Concealed weapons detection systems are used in a wide range of situations in order to provide added security against violent crimes. In addition to the well-known use of concealed weapons detection systems in public airports, such weapons detection systems are increasingly being used in court houses, schools and other public/governmental facilities that may be subject to threats or attacks by various members of the public.
One commonly used concealed weapons detection system is the electromagnetic (EM) induction system. Essentially, an EM induction system operates by periodically broadcasting an electromagnetic pulse or series of pulses, usually in the kilohertz range. It is believed that the transmitted electromagnetic pulse induces an electrical current or currents in electrically conductive objects contained within the sensing area. The induced electrical current or currents create their own electromagnetic signals which are then detected by a suitable detector associated with the weapons detection system.
While EM induction systems of the type described above have been used for decades as concealed weapons detection systems, they are not without their problems. For example, such EM induction systems are generally sensitive to the overall size, i.e., surface area of the object, not its mass. Consequently, small, compact, but massive objects, such as a small pistol, may not produce a "signature" that is significantly larger than the signature produced by a light weight object of the same size, such as keys or pocket change. Another problem associated with EM induction systems is related to the fact that EM systems are sensitive to electrically conductive objects, regardless of whether they are magnetic or non-magnetic. That is, EM systems tend to detect non-magnetic objects, such as pocket change, just as easily as magnetic objects (e.g., weapons). Consequently, EM systems tend to be prone to false alarms. In many circumstances, such false alarms need to be resolved by scanning the suspect with a hand-held detector in order to confirm or deny the presence of a dangerous weapon.

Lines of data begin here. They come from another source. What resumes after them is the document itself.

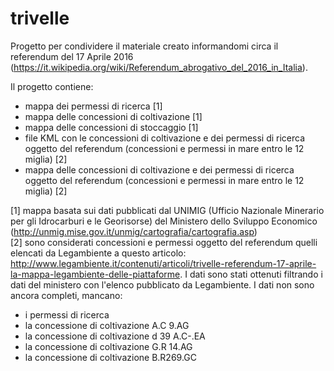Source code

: # trivelle

Progetto per condividere il materiale creato informandomi circa il referendum del 17 Aprile 2016 (https://it.wikipedia.org/wiki/Referendum_abrogativo_del_2016_in_Italia). 

Il progetto contiene:
- mappa dei permessi di ricerca [1]
- mappa delle concessioni di coltivazione [1]
- mappa delle concessioni di stoccaggio [1]
- file KML con le concessioni di coltivazione e dei permessi di ricerca oggetto del referendum (concessioni e permessi in mare entro le 12 miglia) [2]
- mappa delle concessioni di coltivazione e dei permessi di ricerca oggetto del referendum (concessioni e permessi in mare entro le 12 miglia) [2]

[1] mappa basata sui dati pubblicati dal UNIMIG (Ufficio Nazionale Minerario per gli Idrocarburi e le Georisorse) del Ministero dello Sviluppo Economico (http://unmig.mise.gov.it/unmig/cartografia/cartografia.asp)  
[2] sono considerati concessioni e permessi oggetto del referendum quelli elencati da Legambiente a questo articolo: http://www.legambiente.it/contenuti/articoli/trivelle-referendum-17-aprile-la-mappa-legambiente-delle-piattaforme. I dati sono stati ottenuti filtrando i dati del ministero con l'elenco pubblicato da Legambiente. I dati non sono ancora completi, mancano:
- i permessi di ricerca
- la concessione di coltivazione A.C 9.AG
- la concessione di coltivazione d 39 A.C-.EA
- la concessione di coltivazione G.R 14.AG
- la concessione di coltivazione B.R269.GC
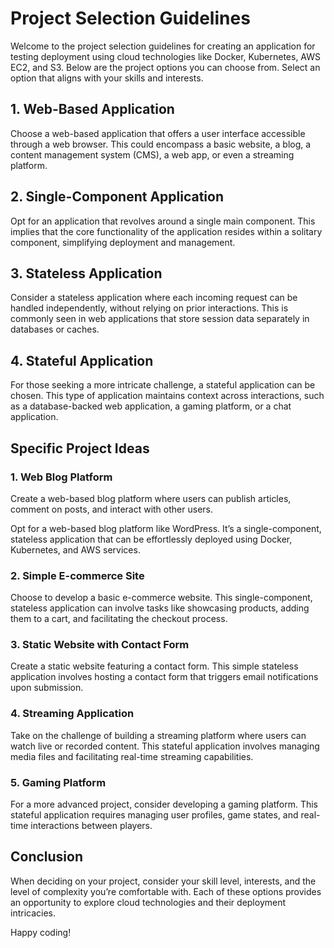 # Project Selection Guidelines

Welcome to the project selection guidelines for creating an application for
testing deployment using cloud technologies like Docker, Kubernetes, AWS EC2,
and S3. Below are the project options you can choose from. Select an option
that aligns with your skills and interests.

## 1. Web-Based Application

Choose a web-based application that offers a user interface accessible through
a web browser. This could encompass a basic website, a blog, a content management
system (CMS), a web app, or even a streaming platform.

## 2. Single-Component Application

Opt for an application that revolves around a single main component. This implies
that the core functionality of the application resides within a solitary component,
simplifying deployment and management.

## 3. Stateless Application

Consider a stateless application where each incoming request can be handled
independently, without relying on prior interactions. This is commonly seen in web
applications that store session data separately in databases or caches.

## 4. Stateful Application

For those seeking a more intricate challenge, a stateful application can be chosen.
This type of application maintains context across interactions, such as a
database-backed web application, a gaming platform, or a chat application.

## Specific Project Ideas

### 1. Web Blog Platform

Create a web-based blog platform where users can publish articles, comment on posts,
and interact with other users.

Opt for a web-based blog platform like WordPress. It’s a single-component,
stateless application that can be effortlessly deployed using Docker, Kubernetes,
and AWS services.

### 2. Simple E-commerce Site

Choose to develop a basic e-commerce website. This single-component, stateless
application can involve tasks like showcasing products, adding them to a cart, and
facilitating the checkout process.

### 3. Static Website with Contact Form

Create a static website featuring a contact form. This simple stateless application
involves hosting a contact form that triggers email notifications upon submission.

### 4. Streaming Application

Take on the challenge of building a streaming platform where users can watch live or
recorded content. This stateful application involves managing media files and facilitating
real-time streaming capabilities.

### 5. Gaming Platform

For a more advanced project, consider developing a gaming platform. This stateful
application requires managing user profiles, game states, and real-time interactions
between players.

## Conclusion

When deciding on your project, consider your skill level, interests, and the level of
complexity you’re comfortable with. Each of these options provides an opportunity to explore
cloud technologies and their deployment intricacies.

Happy coding!
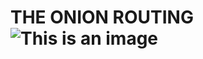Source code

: # THE ONION ROUTING ![This is an image](https://www.google.com/url?sa=i&url=https%3A%2F%2Fwww.clipartmax.com%2Fmiddle%2Fm2i8H7i8N4i8A0b1_onion-vegetable-black-and-white-clip-art-onion-cartoon-transparent%2F&psig=AOvVaw0U_USjTPZ_20dE2tlacEL-&ust=1648129539569000&source=images&cd=vfe&ved=0CAsQjRxqFwoTCJDBr5Cv3PYCFQAAAAAdAAAAABAE)


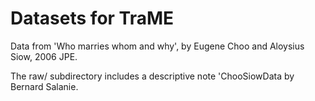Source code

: Datasets for TraME
===
Data from 'Who marries whom and why', by Eugene Choo and Aloysius Siow, 2006 JPE.

The raw/ subdirectory includes a descriptive note 'ChooSiowData by Bernard Salanie.
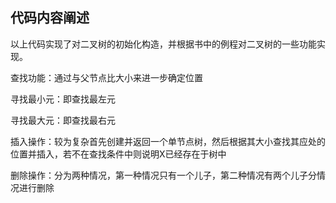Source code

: ## 代码内容阐述

以上代码实现了对二叉树的初始化构造，并根据书中的例程对二叉树的一些功能实现。

查找功能：通过与父节点比大小来进一步确定位置

寻找最小元：即查找最左元

寻找最大元：即查找最右元

插入操作：较为复杂首先创建并返回一个单节点树，然后根据其大小查找其应处的位置并插入，若不在查找条件中则说明X已经存在于树中

删除操作：分为两种情况，第一种情况只有一个儿子，第二种情况有两个儿子分情况进行删除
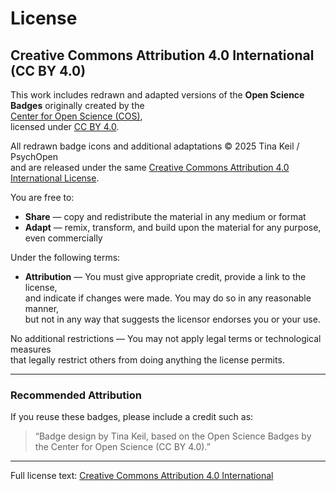 # License

## Creative Commons Attribution 4.0 International (CC BY 4.0)

This work includes redrawn and adapted versions of the **Open Science Badges** originally created by the  
[Center for Open Science (COS)](https://www.cos.io/initiatives/badges),  
licensed under [CC BY 4.0](https://creativecommons.org/licenses/by/4.0/).

All redrawn badge icons and additional adaptations © 2025 Tina Keil / PsychOpen  
and are released under the same [Creative Commons Attribution 4.0 International License](https://creativecommons.org/licenses/by/4.0/).

You are free to:

- **Share** — copy and redistribute the material in any medium or format  
- **Adapt** — remix, transform, and build upon the material for any purpose, even commercially

Under the following terms:

- **Attribution** — You must give appropriate credit, provide a link to the license,  
  and indicate if changes were made. You may do so in any reasonable manner,  
  but not in any way that suggests the licensor endorses you or your use.

No additional restrictions — You may not apply legal terms or technological measures  
that legally restrict others from doing anything the license permits.

---

### Recommended Attribution

If you reuse these badges, please include a credit such as:

> “Badge design by Tina Keil, based on the Open Science Badges by the Center for Open Science (CC BY 4.0).”

---

Full license text: [Creative Commons Attribution 4.0 International](https://creativecommons.org/licenses/by/4.0/legalcode)
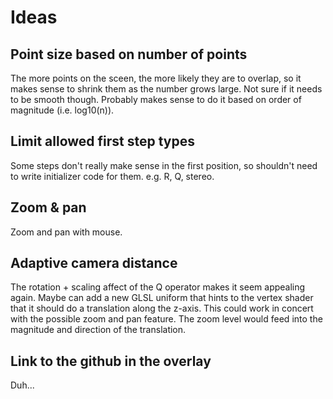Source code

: # Ideas

## Point size based on number of points

The more points on the sceen, the more likely they are to overlap, so it makes
sense to shrink them as the number grows large. Not sure if it needs to be
smooth though. Probably makes sense to do it based on order of magnitude (i.e.
log10(n)).

## Limit allowed first step types

Some steps don't really make sense in the first position, so shouldn't need to
write initializer code for them. e.g. R, Q, stereo.

## Zoom & pan

Zoom and pan with mouse.

## Adaptive camera distance

The rotation + scaling affect of the Q operator makes it seem appealing again.
Maybe can add a new GLSL uniform that hints to the vertex shader that it should
do a translation along the z-axis. This could work in concert with the possible
zoom and pan feature. The zoom level would feed into the magnitude and direction
of the translation.

## Link to the github in the overlay

Duh...
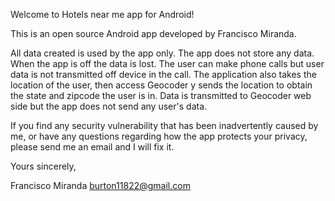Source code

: Welcome to  Hotels near me app for Android!

This is an open source Android app developed by Francisco Miranda.

All data created is used by the app only. The app does not store any data. When the app is off the data is lost. 
The user can make phone calls but user data is not transmitted off device in the call.
The application also takes the location of the user, then access Geocoder y sends the location
to obtain the state and zipcode the user is in. Data is transmitted  to Geocoder web side but the app does 
not send any user's data.

If you find any security vulnerability that has been inadvertently caused by me, or have any questions regarding 
how the app protects your privacy, please send me an email and I will fix it.

Yours sincerely,

Francisco Miranda
burton11822@gmail.com
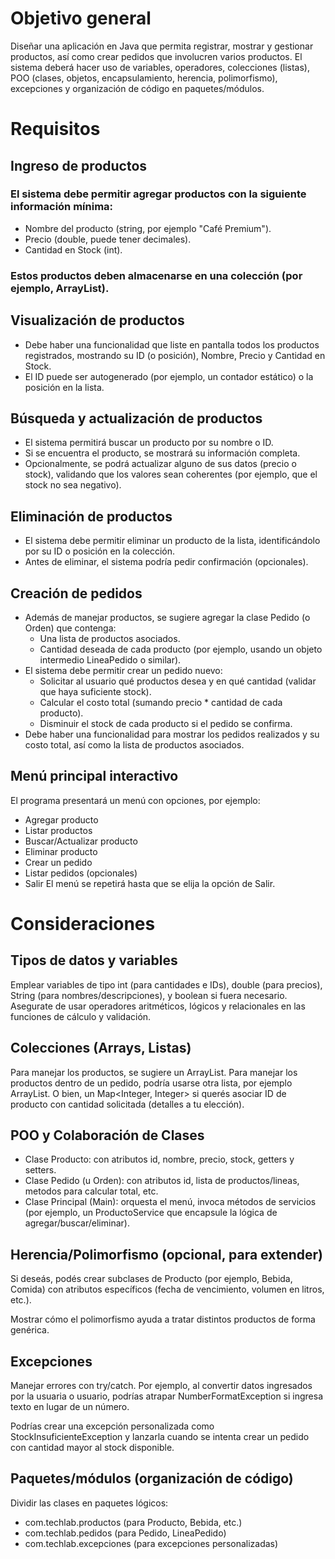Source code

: # Objetivo general

Diseñar una aplicación en Java que permita registrar, mostrar y gestionar productos, así como crear pedidos que involucren varios productos. El sistema deberá hacer uso de variables, operadores, colecciones (listas), POO (clases, objetos, encapsulamiento, herencia, polimorfismo), excepciones y organización de código en paquetes/módulos.

# Requisitos

## Ingreso de productos

### El sistema debe permitir agregar productos con la siguiente información mínima:

- Nombre del producto (string, por ejemplo "Café Premium").
- Precio (double, puede tener decimales).
- Cantidad en Stock (int).

### Estos productos deben almacenarse en una colección (por ejemplo, ArrayList<Producto>).

## Visualización de productos

- Debe haber una funcionalidad que liste en pantalla todos los productos registrados, mostrando su ID (o posición), Nombre, Precio y Cantidad en Stock.
- El ID puede ser autogenerado (por ejemplo, un contador estático) o la posición en la lista.

## Búsqueda y actualización de productos

- El sistema permitirá buscar un producto por su nombre o ID.
- Si se encuentra el producto, se mostrará su información completa.
- Opcionalmente, se podrá actualizar alguno de sus datos (precio o stock), validando que los valores sean coherentes (por ejemplo, que el stock no sea negativo).

## Eliminación de productos

- El sistema debe permitir eliminar un producto de la lista, identificándolo por su ID o posición en la colección.
- Antes de eliminar, el sistema podría pedir confirmación (opcionales).

## Creación de pedidos

- Además de manejar productos, se sugiere agregar la clase Pedido (o Orden) que contenga:
  - Una lista de productos asociados.
  - Cantidad deseada de cada producto (por ejemplo, usando un objeto intermedio LineaPedido o similar).
- El sistema debe permitir crear un pedido nuevo:
  - Solicitar al usuario qué productos desea y en qué cantidad (validar que haya suficiente stock).
  - Calcular el costo total (sumando precio \* cantidad de cada producto).
  - Disminuir el stock de cada producto si el pedido se confirma.
- Debe haber una funcionalidad para mostrar los pedidos realizados y su costo total, así como la lista de productos asociados.

## Menú principal interactivo

El programa presentará un menú con opciones, por ejemplo:

- Agregar producto
- Listar productos
- Buscar/Actualizar producto
- Eliminar producto
- Crear un pedido
- Listar pedidos (opcionales)
- Salir
  El menú se repetirá hasta que se elija la opción de Salir.

# Consideraciones

## Tipos de datos y variables

Emplear variables de tipo int (para cantidades e IDs), double (para precios), String (para nombres/descripciones), y boolean si fuera necesario.
Asegurate de usar operadores aritméticos, lógicos y relacionales en las funciones de cálculo y validación.

## Colecciones (Arrays, Listas)

Para manejar los productos, se sugiere un ArrayList<Producto>.
Para manejar los productos dentro de un pedido, podría usarse otra lista, por ejemplo ArrayList<LineaPedido>.
O bien, un Map<Integer, Integer> si querés asociar ID de producto con cantidad solicitada (detalles a tu elección).

## POO y Colaboración de Clases

- Clase Producto: con atributos id, nombre, precio, stock, getters y setters.
- Clase Pedido (u Orden): con atributos id, lista de productos/lineas, metodos para calcular total, etc.
- Clase Principal (Main): orquesta el menú, invoca métodos de servicios (por ejemplo, un ProductoService que encapsule la lógica de agregar/buscar/eliminar).

## Herencia/Polimorfismo (opcional, para extender)

Si deseás, podés crear subclases de Producto (por ejemplo, Bebida, Comida) con atributos específicos (fecha de vencimiento, volumen en litros, etc.).

Mostrar cómo el polimorfismo ayuda a tratar distintos productos de forma genérica.

## Excepciones

Manejar errores con try/catch. Por ejemplo, al convertir datos ingresados por la usuaria o usuario, podrías atrapar NumberFormatException si ingresa texto en lugar de un número.

Podrías crear una excepción personalizada como StockInsuficienteException y lanzarla cuando se intenta crear un pedido con cantidad mayor al stock disponible.

## Paquetes/módulos (organización de código)

Dividir las clases en paquetes lógicos:

- com.techlab.productos (para Producto, Bebida, etc.)
- com.techlab.pedidos (para Pedido, LineaPedido)
- com.techlab.excepciones (para excepciones personalizadas)
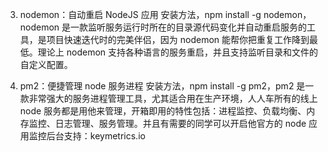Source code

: 3. nodemon：自动重启 NodeJS 应用
安装方法，npm install -g nodemon，nodemon 是一款监听服务运行时所在的目录源代码变化并自动重启服务的工具，是项目快速迭代时的完美伴侣，因为 nodemon 能帮你把重复工作降到最低。理论上 nodemon 支持各种语言的服务重启，并且支持监听目录和文件的自定义配置。

4. pm2：便捷管理 node 服务进程
安装方法，npm install -g pm2，pm2 是一款非常强大的服务进程管理工具，尤其适合用在生产环境，人人车所有的线上 node 服务都是用他来管理，开箱即用的特性包括：进程监控、负载均衡、内存监控、日志管理、服务管理。并且有需要的同学可以开启他官方的 node 应用监控后台支持：keymetrics.io
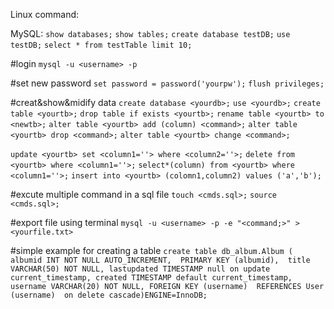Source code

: Linux command:




MySQL:
`show databases;`
`show tables;`
`create database testDB;`
`use testDB;`
`select * from testTable limit 10;`

#login
`mysql -u <username> -p`

#set new password
`set password = password('yourpw');`
`flush privileges;`

#creat&show&midify data
`create database <yourdb>;`
`use <yourdb>;`
`create table <yourtb>;`
`drop table if exists <yourtb>;`
`rename table <yourtb> to <newtb>;`
`alter table <yourtb> add (column) <command>;`
`alter table <yourtb> drop <command>;`
`alter table <yourtb> change <command>;`

`update <yourtb> set <column1=''> where <column2=''>;`
`delete from <yourtb> where <column1=''>;`
`select*(column) from <yourtb> where <column1=''>;`
`insert into <yourtb> (colomn1,column2) values ('a','b');`



#excute multiple command in a sql file
`touch <cmds.sql>;`
`source <cmds.sql>;`

#export file using terminal
`mysql -u <username> -p -e "<command;>" > <yourfile.txt>`

#simple example for creating a table
`create table db_album.Album ( 
albumid INT NOT NULL AUTO_INCREMENT, 
PRIMARY KEY (albumid), 
title VARCHAR(50) NOT NULL,
lastupdated TIMESTAMP null on update current_timestamp,
created TIMESTAMP default current_timestamp,
username VARCHAR(20) NOT NULL,
FOREIGN KEY (username) 
REFERENCES User (username) 
on delete cascade)ENGINE=InnoDB;`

Accordingly, a need exists for an improved weapons detection system that reduces or eliminates some of the shortcomings and problems associated with conventional, EM-induction systems. For example, such an improved weapons system should have improved sensitivity and selectivity to reduce the occurrence of "false alarms," i.e., the detection of metals and materials that are not weapons. If the improvements in sensitivity and selectivity were significant, such an improved weapons detection system could be more safely monitored from a remote location. Indeed, several such systems could be monitored from the same location. The detection system or system could also be concealed, thereby reducing the number of circumvention attempts that are typically associated with more conspicuous detector systems. Additional advantages could be realized if such a system would be reliable and relatively inexpensive to implement and operate.